§ **Work instruction**: What lines in the entries below contain the word "Café"? Copy all of them.

§ **Records for the task**:
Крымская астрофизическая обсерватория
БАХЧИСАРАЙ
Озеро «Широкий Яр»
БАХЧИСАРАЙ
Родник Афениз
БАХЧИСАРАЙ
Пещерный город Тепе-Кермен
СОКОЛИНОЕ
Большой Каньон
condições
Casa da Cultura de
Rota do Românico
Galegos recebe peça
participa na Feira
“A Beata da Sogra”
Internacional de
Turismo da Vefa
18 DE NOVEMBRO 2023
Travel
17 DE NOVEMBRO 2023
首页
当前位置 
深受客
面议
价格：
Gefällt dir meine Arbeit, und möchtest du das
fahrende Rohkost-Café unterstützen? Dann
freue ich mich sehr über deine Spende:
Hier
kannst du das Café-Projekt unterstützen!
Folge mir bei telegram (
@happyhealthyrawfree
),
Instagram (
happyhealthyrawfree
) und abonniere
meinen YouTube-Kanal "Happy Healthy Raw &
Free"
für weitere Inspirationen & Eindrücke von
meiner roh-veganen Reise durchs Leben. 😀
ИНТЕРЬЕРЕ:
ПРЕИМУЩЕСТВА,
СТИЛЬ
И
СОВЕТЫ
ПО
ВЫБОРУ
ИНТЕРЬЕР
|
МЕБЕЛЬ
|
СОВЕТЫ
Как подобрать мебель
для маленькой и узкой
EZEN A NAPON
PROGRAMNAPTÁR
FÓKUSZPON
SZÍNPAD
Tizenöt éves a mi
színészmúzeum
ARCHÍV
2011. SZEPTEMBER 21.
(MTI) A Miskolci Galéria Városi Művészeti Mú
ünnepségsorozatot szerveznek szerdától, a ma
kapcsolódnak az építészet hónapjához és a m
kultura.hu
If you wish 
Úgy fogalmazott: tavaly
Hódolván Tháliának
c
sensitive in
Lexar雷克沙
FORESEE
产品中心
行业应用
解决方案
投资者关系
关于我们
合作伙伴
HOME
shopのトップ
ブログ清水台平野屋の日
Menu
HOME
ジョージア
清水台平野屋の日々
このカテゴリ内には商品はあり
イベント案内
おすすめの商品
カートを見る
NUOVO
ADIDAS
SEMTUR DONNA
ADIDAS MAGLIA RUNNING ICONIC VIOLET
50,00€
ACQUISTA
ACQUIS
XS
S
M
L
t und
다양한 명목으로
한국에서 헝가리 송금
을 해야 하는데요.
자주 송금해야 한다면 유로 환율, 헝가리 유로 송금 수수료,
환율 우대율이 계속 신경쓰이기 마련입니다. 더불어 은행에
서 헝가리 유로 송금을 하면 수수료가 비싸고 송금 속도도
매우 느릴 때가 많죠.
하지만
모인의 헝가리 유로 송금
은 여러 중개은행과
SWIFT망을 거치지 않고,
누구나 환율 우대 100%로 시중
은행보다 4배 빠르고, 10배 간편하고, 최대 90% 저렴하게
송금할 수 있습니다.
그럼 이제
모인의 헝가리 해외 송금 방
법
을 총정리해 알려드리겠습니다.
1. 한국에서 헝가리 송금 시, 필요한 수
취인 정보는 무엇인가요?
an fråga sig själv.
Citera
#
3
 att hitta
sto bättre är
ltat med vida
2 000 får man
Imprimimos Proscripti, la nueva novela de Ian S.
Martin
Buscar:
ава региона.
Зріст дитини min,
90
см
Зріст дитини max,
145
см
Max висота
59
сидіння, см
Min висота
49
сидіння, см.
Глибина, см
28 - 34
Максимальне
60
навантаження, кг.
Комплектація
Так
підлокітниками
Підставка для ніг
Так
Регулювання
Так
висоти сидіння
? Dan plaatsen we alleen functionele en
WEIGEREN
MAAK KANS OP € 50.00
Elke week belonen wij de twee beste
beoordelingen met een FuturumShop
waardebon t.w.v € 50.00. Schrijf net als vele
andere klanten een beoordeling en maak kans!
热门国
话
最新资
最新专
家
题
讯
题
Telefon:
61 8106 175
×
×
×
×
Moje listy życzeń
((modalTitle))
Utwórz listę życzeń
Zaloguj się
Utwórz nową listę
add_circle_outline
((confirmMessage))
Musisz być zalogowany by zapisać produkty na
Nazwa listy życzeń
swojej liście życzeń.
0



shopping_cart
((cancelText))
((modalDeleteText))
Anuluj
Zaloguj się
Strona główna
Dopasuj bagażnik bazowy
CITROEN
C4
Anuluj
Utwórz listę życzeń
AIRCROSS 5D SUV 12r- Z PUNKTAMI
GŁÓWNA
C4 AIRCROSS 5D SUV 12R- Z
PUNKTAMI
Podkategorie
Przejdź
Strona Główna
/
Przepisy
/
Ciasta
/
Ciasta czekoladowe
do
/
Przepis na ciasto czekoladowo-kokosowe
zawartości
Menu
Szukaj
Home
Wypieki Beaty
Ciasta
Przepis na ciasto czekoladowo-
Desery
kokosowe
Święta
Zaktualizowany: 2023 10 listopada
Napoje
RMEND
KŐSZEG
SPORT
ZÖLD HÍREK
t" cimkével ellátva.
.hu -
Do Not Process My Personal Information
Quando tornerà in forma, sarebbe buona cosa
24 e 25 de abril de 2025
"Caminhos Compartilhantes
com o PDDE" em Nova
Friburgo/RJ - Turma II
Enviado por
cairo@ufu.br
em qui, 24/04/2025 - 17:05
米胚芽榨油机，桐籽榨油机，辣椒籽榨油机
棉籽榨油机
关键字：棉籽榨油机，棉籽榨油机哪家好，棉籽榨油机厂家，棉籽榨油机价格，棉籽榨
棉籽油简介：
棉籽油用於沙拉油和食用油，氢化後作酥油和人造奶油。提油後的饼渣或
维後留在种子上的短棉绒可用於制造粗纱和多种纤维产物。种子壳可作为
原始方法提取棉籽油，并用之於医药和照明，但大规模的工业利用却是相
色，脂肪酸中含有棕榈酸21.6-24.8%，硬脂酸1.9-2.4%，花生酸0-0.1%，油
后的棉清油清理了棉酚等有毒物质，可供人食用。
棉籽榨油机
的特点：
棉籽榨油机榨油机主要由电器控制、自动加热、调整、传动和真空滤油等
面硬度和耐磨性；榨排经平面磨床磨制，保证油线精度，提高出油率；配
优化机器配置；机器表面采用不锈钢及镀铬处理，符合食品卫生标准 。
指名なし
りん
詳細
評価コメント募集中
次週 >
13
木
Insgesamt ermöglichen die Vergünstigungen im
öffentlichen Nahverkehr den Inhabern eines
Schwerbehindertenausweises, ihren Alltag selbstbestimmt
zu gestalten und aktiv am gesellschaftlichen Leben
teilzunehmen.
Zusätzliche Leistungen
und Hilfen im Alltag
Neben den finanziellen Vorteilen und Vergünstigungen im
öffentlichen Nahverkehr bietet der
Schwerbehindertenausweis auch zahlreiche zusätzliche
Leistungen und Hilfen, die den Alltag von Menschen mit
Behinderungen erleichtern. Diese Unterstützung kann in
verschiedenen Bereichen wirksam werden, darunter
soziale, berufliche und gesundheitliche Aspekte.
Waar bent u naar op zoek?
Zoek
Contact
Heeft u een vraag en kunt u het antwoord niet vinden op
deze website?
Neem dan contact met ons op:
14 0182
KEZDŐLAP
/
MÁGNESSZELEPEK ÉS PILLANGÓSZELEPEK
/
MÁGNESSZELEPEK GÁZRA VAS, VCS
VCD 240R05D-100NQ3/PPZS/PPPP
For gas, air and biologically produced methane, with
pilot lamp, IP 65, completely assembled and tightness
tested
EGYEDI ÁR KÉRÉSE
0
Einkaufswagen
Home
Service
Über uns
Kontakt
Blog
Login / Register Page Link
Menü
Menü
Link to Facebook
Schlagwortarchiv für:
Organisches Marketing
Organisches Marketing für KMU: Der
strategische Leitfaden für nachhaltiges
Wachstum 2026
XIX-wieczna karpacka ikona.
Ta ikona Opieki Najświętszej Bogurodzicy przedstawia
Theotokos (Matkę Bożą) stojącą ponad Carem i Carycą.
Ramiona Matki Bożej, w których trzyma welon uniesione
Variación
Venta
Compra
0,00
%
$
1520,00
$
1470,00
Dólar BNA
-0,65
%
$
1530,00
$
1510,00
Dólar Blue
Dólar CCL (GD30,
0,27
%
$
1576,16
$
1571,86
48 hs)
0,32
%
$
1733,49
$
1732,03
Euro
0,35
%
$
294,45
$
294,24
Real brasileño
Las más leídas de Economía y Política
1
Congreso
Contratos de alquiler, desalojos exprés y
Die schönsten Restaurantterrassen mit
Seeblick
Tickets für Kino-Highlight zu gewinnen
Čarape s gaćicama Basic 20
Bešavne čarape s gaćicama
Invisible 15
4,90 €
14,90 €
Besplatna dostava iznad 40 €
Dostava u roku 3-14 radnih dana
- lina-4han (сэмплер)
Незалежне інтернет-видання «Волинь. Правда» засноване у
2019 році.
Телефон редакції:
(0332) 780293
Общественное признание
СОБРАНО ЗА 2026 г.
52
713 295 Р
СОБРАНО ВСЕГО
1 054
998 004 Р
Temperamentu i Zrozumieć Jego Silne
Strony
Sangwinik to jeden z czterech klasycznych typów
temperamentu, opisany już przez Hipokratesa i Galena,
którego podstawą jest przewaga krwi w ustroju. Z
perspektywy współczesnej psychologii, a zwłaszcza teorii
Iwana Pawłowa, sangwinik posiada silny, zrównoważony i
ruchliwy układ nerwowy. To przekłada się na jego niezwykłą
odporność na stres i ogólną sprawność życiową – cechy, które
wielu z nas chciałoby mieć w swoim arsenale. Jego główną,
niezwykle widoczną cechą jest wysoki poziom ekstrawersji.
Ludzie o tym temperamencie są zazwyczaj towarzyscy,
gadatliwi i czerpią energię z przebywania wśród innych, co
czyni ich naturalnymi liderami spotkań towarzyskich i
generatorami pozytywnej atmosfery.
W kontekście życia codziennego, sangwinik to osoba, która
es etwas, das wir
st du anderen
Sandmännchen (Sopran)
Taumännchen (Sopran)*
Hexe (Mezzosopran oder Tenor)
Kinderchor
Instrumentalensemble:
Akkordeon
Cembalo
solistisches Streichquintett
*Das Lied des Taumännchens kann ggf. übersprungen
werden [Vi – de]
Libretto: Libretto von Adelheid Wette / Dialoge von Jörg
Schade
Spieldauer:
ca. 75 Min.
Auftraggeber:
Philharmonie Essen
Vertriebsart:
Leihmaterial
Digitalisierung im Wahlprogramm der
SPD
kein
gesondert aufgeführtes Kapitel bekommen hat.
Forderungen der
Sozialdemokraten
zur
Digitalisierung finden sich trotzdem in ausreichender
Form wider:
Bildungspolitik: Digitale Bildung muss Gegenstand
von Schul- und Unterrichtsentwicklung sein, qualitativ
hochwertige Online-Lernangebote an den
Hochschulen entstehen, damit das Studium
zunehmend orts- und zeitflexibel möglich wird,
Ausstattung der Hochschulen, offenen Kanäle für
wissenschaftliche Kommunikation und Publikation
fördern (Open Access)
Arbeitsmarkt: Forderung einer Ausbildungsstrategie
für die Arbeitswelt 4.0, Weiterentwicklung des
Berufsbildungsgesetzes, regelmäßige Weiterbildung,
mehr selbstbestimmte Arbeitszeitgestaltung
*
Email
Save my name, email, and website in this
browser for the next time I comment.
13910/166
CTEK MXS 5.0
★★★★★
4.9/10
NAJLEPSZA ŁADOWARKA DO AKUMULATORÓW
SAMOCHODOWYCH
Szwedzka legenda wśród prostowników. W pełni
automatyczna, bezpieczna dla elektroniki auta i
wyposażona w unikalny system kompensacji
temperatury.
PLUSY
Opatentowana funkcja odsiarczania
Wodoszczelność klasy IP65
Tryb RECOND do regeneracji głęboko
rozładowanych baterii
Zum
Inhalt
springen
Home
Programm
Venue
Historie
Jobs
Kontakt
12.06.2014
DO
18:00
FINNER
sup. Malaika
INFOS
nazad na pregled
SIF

§ **The completed task**:
fahrende Rohkost-Café unterstützen? Dann
kannst du das Café-Projekt unterstützen!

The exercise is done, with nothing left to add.